Uganda faces a nationwide condom shortage due to new government restrictions on condom imports. In late 2004, the Health Ministry recalled batches of imported condoms, allegedly due to failed quality control tests. Instead of addressing the shortage, some ministers suggested that Ugandans adopt abstinence as a preferable HIV-prevention strategy.

“Uganda is gradually removing condoms from its HIV/AIDS strategy, and the consequences could be fatal,” said Tony Tate, a researcher with Human Rights Watch’s Children’s Rights Division and the report’s co-author. “Delaying sex is surely a healthy choice for young Ugandans, but youth have a right to know that there are other effective means of HIV prevention.”

The U.S. government has already budgeted approximately U.S. $8 million this year on abstinence-only programs in Uganda as part of President George W. Bush’s global AIDS plan. The National Youth Forum, headed by Ugandan First Lady Janet Museveni, a vocal proponent of abstinence-only, has received U.S. funding under the plan.

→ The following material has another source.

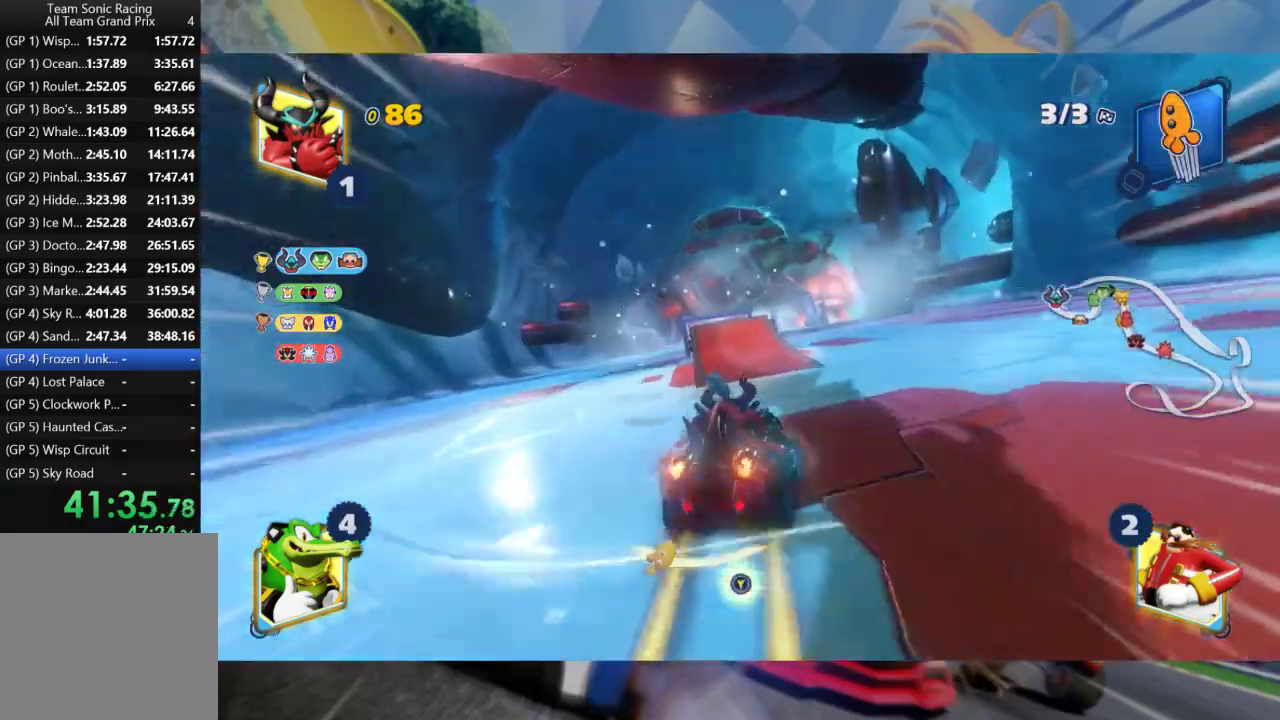
{"buttons": ["L2", "R2"], "left_stick": "right", "right_stick": "left", "events": [[100, "left_stick", "center"], [200, "left_stick", "right"], [467, "right_stick", "left"]]}
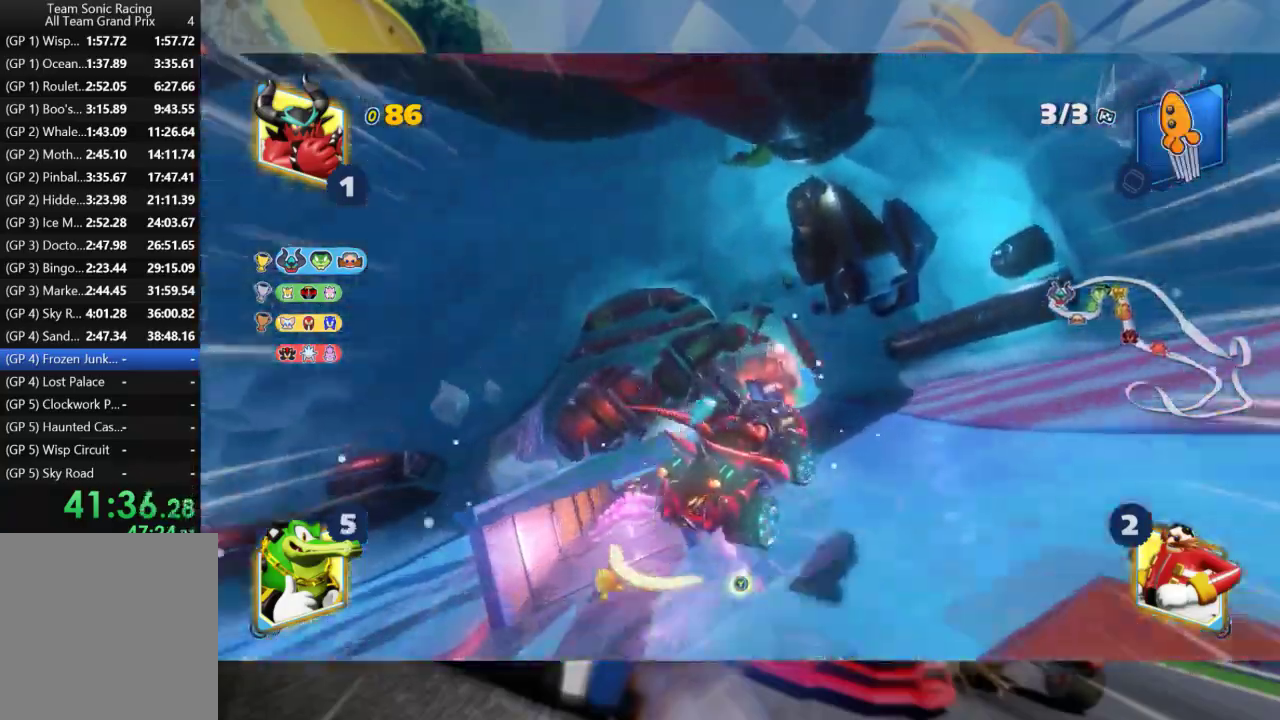
{"buttons": ["L2", "R2"], "left_stick": "center", "right_stick": "center", "events": [[133, "left_stick", "center"], [183, "right_stick", "center"], [283, "right_stick", "left"], [483, "right_stick", "center"]]}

The First Lady has lashed out against groups that teach young people about condoms and called for a national “virgin census” to support her abstinence agenda. The Virginia-based Children’s AIDS Fund, an organization with close ties to Janet Museveni, was recently approved for a major abstinence-only grant, despite having been deemed “not suitable for funding” by a technical panel of the U.S. Agency for International Development (USAID).

“Abstinence-only programs are a triumph of ideology over public health,” said Cohen. “Americans should demand that HIV-prevention programs worldwide stick to science.”

Uganda gained a reputation in the 1990s for its high-level leadership against HIV/AIDS and acceptance of sexually candid HIV-prevention messages. But public health experts and Ugandan AIDS organizations fear that the shift toward abstinence-only programs will reverse this success. Abstinence programs have been used since 1981 in the United States, where they have proven in numerous independent studies to be ineffective and potentially harmful.